Jonathan Mooney does. And he adds words like "different," "slow" and "less than."
As a dyslexic youngster who couldn't read until he was 12, Mooney grew up hearing all those derogatory tags.
His mother, however, knew he "didn't need someone to fix me, I needed someone to fight for me," Mooney told the audience at the sold-out annual dinner and award celebration May 18 of The Arc of the Pikes Peak Region, a nonprofit serving those with intellectual and developmental disabilities.
It was an audience that understood everything Mooney had experienced including what he had gone through to not only learn to read, but to miraculously graduate from Brown University with honors; to write books even though he had been told over and over that he would never have what it takes to succeed. He tells his story in "The Short Bus." Along the way he founded the advocacy group Project Eye-to-Eye for students with learning "differences." "People with differences have to quit being different," he said. "We're blinded by that deficit lens, not what they can do."

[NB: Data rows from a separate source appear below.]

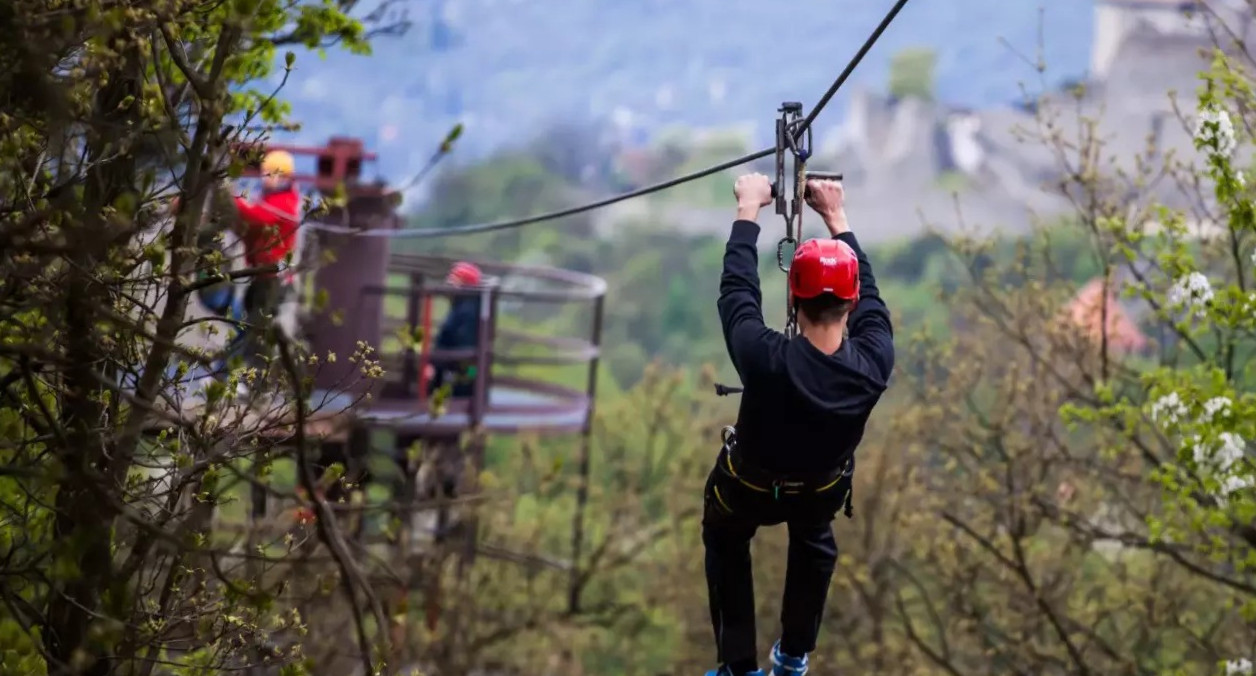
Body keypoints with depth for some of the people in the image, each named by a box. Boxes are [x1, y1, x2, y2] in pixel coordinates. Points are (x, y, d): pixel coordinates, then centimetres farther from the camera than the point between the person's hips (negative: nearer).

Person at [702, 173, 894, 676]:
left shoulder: (767, 360, -42)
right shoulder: (874, 363, -34)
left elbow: (737, 289, -25)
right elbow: (870, 298, -13)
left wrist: (748, 210, -12)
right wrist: (836, 218, -4)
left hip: (748, 490, -2)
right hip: (823, 490, 2)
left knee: (725, 542, 31)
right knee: (814, 541, 37)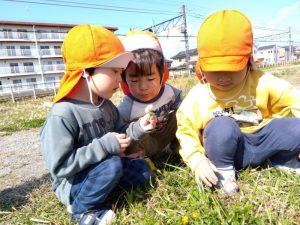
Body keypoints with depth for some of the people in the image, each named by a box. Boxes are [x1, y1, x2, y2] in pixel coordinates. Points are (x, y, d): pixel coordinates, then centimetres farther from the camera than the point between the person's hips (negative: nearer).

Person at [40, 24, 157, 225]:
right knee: (112, 164, -32)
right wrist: (104, 146, -32)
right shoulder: (62, 115, -28)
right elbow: (60, 167, -28)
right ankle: (82, 209, -6)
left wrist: (137, 129, -12)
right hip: (71, 184, -7)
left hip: (99, 168, 7)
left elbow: (120, 134, 8)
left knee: (142, 169, 2)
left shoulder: (106, 106, -2)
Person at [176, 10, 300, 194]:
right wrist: (197, 160, -23)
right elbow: (185, 131, -10)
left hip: (262, 140, 4)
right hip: (229, 150, -3)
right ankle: (223, 170, -10)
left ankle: (281, 158, 14)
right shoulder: (197, 97, -13)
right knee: (221, 126, -35)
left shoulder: (262, 82, -8)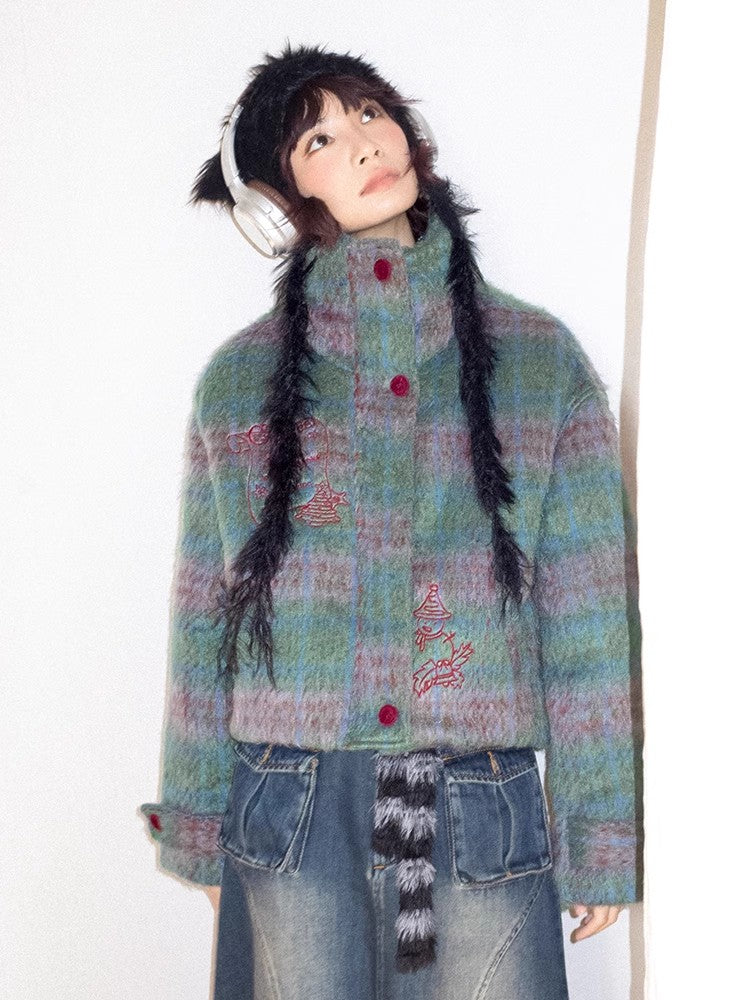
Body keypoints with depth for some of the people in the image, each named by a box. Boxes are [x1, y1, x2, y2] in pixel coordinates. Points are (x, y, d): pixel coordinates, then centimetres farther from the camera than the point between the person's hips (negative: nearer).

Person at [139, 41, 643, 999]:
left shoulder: (540, 355, 2)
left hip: (486, 812, 0)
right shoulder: (240, 376, 4)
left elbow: (588, 603, 1)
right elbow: (204, 610, 8)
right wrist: (197, 814, 10)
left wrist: (603, 826, 0)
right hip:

Appreciative listeners included a strong list of annual award winners who spent time with Mooney, who cheered them on.
Named Achievers of the Year were Devin Binford, Martin Caris, Sara Feher, Melana Fisk, Rickie Gavin, Christopher Hitchens, Gwenyth Johns-O'Leary, Gary Lavender, Amanda Rhuby, Tino Valencia, Milo Woodring and Joaquin Zaragoza.
Linda Golden received the Bert Fellows Award for outstanding volunteer service.
Rob Wrubel was named the Don Haney Award winner for his "extraordinary work fostering positive change."
Nancy Homan received the "Do the Right Thing Award" for being a tireless advocate for students, "no matter what the risk."
The 2013 President's Award went to Cindy and John Hooton of Stargazers Theatre and Event Center. who were recognized for providing a site for events for many agencies, including The Arc's new film festival. In accepting the award for his parents, Evan Hooton said the family does things for nonprofits because "we love it" and acknowledged The Arc award was important to them because of his brother, "who is very special. He's my best friend."
Employers of the Year were the Arc Thrift Stores, Colorado Springs Sky Sox and Chefs Catalog.
Board President Jonathan Walker said The Arc has entered a new era, which started with the hiring of executive director Wilfred Romero and the naming of last year's President's Award winner, Christina Butero, to their management team.
New staff are dealing with "the surge in diagnosis of autism and its various permutations, which we believe is the new frontier in the area of developmental disabilities," Walker told the audience.